◆ **Problem statement**
Lines with the string "group" must each be copied from the listing.

◆ **Input data**
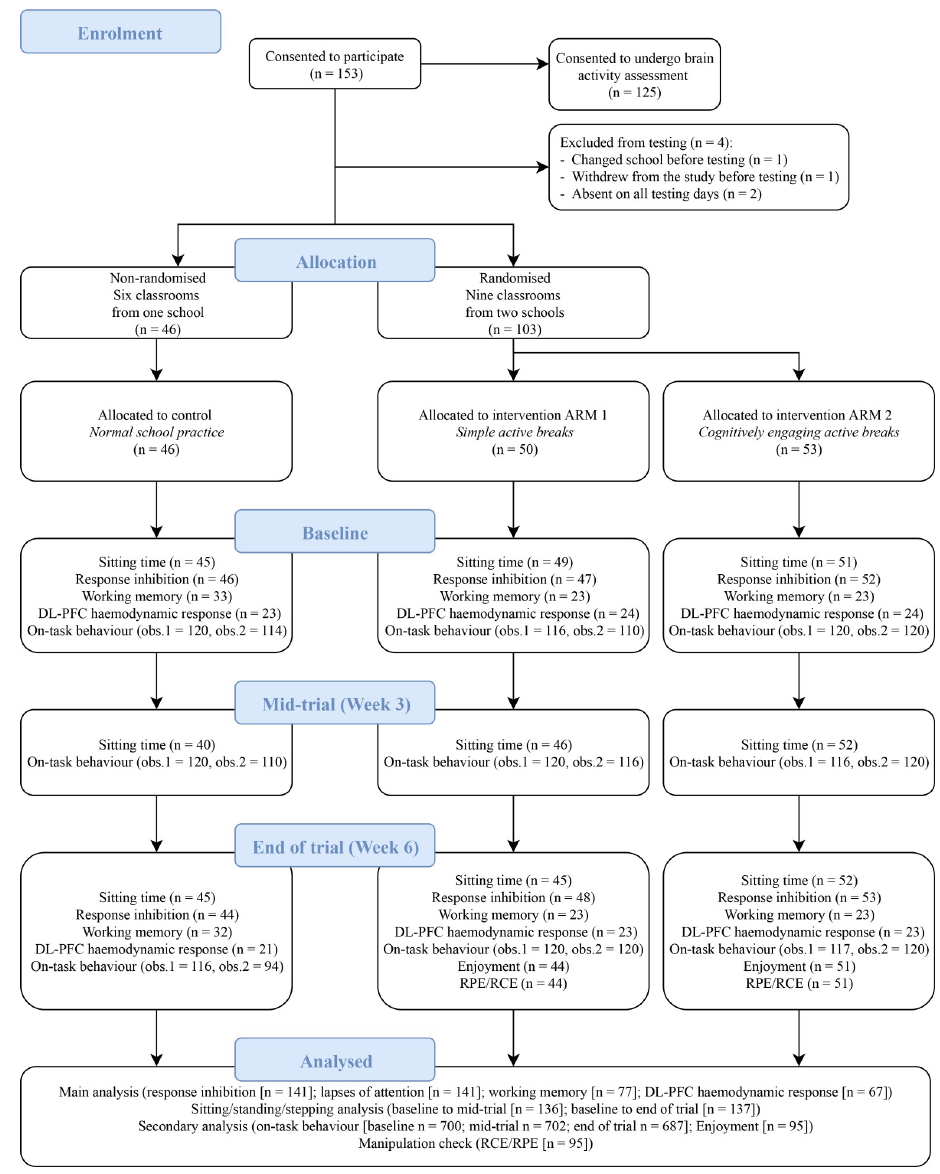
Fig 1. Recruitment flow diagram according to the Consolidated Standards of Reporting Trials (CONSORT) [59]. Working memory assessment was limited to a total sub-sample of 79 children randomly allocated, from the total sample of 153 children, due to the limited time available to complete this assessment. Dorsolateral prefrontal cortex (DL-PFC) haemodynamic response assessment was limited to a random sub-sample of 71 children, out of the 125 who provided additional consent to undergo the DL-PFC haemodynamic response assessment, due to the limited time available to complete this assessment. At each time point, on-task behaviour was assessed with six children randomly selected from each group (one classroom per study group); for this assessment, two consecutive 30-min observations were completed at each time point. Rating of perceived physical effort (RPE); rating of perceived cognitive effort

...

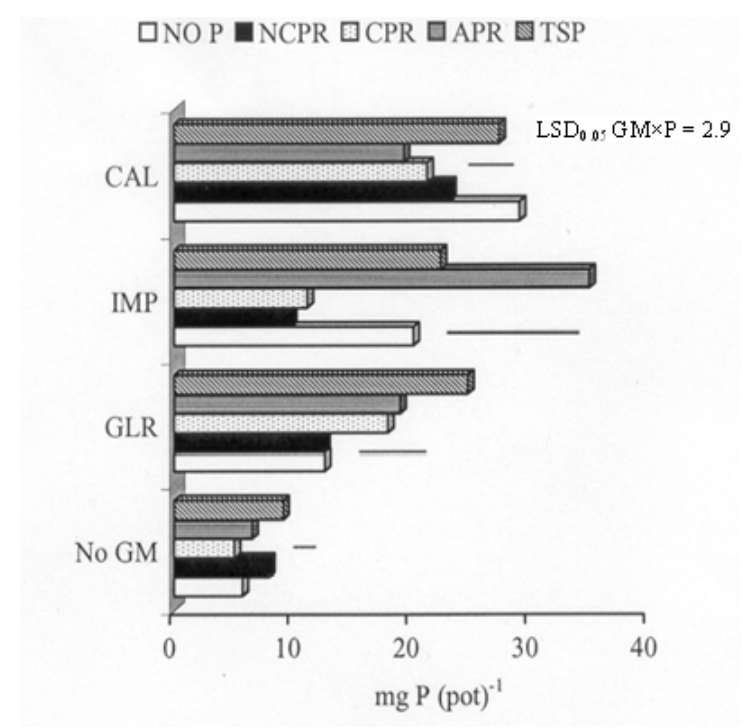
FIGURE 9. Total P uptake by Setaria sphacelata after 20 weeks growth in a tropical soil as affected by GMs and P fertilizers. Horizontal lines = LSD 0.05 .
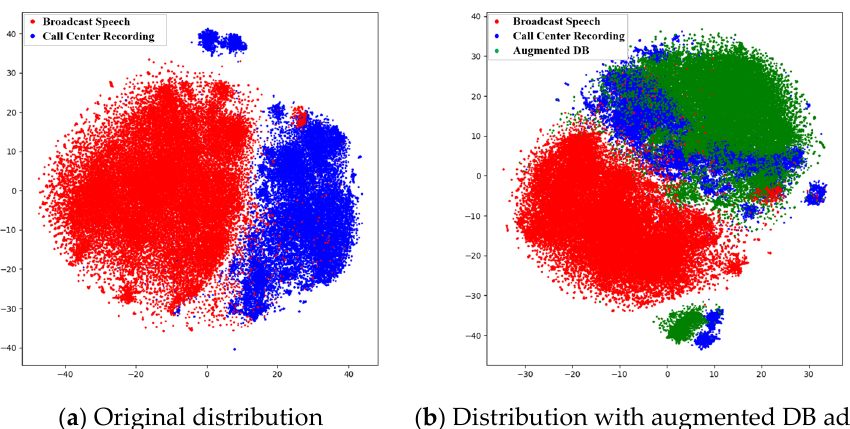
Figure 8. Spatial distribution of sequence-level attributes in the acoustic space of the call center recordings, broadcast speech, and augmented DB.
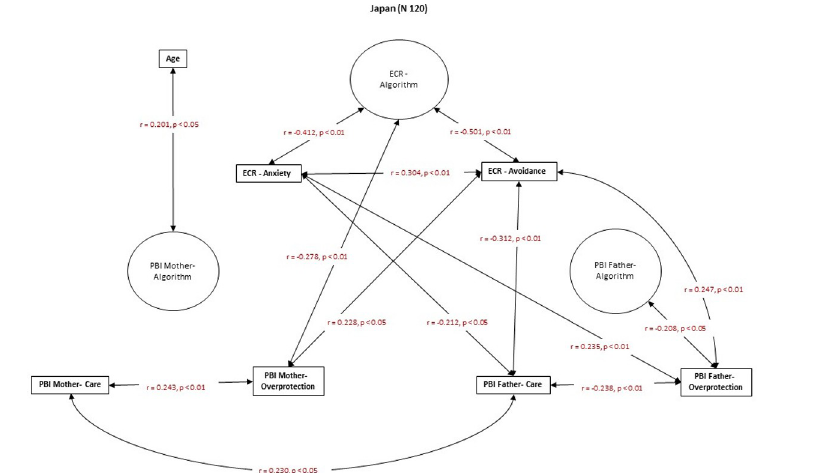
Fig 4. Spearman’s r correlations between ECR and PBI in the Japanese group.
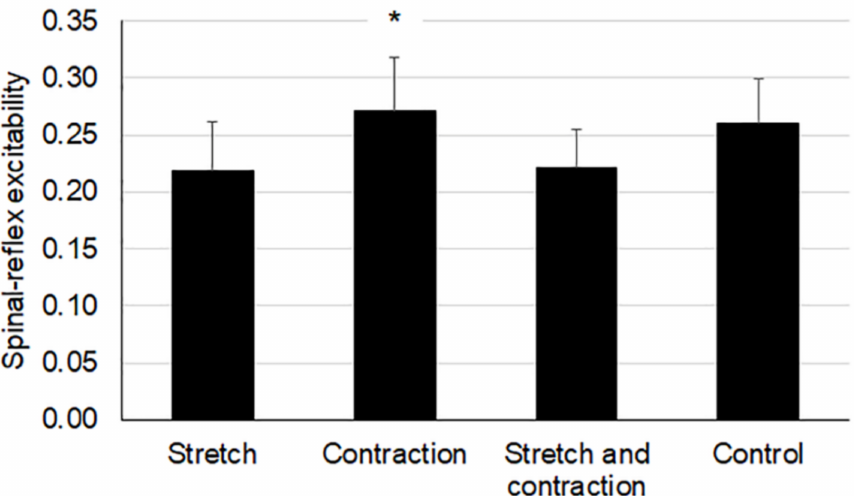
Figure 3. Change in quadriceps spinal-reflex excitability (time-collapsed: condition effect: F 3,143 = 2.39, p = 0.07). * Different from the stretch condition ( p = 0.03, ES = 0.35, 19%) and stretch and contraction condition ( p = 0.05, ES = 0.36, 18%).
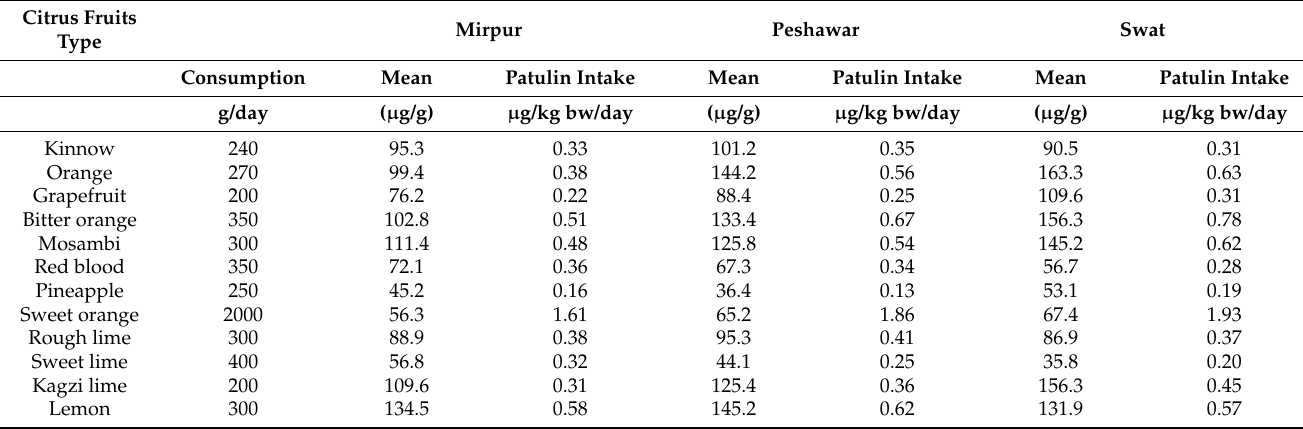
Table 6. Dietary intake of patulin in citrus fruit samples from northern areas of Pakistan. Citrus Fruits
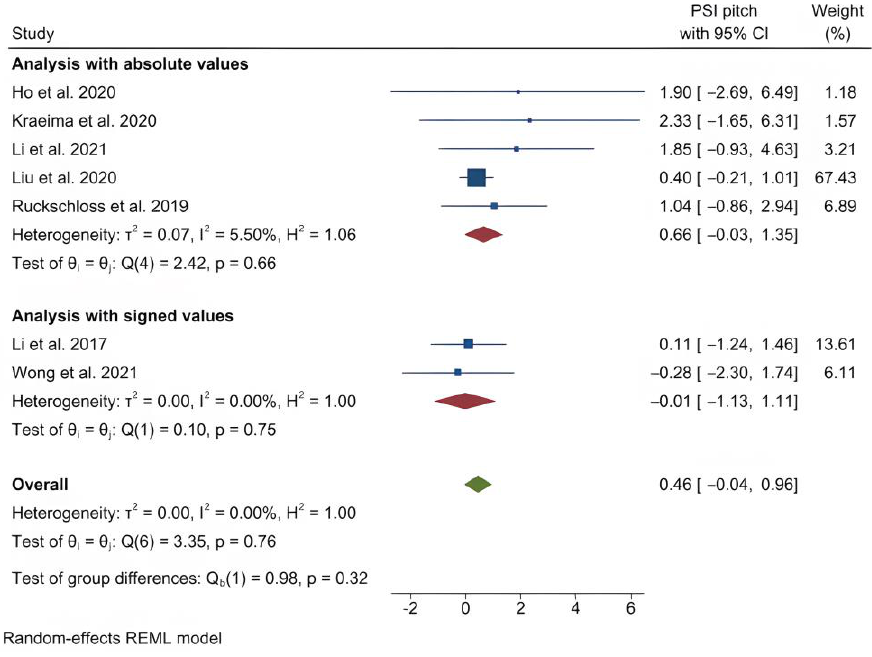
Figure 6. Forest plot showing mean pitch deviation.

◆ **Solution to the exercise**
Fig 1. Recruitment flow diagram according to the Consolidated Standards of Reporting Trials (CONSORT) [59]. Working memory assessment was limited to a total sub-sample of 79 children randomly allocated, from the total sample of 153 children, due to the limited time available to complete this assessment. Dorsolateral prefrontal cortex (DL-PFC) haemodynamic response assessment was limited to a random sub-sample of 71 children, out of the 125 who provided additional consent to undergo the DL-PFC haemodynamic response assessment, due to the limited time available to complete this assessment. At each time point, on-task behaviour was assessed with six children randomly selected from each group (one classroom per study group); for this assessment, two consecutive 30-min observations were completed at each time point. Rating of perceived physical effort (RPE); rating of perceived cognitive effort
Fig 4. Spearman’s r correlations between ECR and PBI in the Japanese group.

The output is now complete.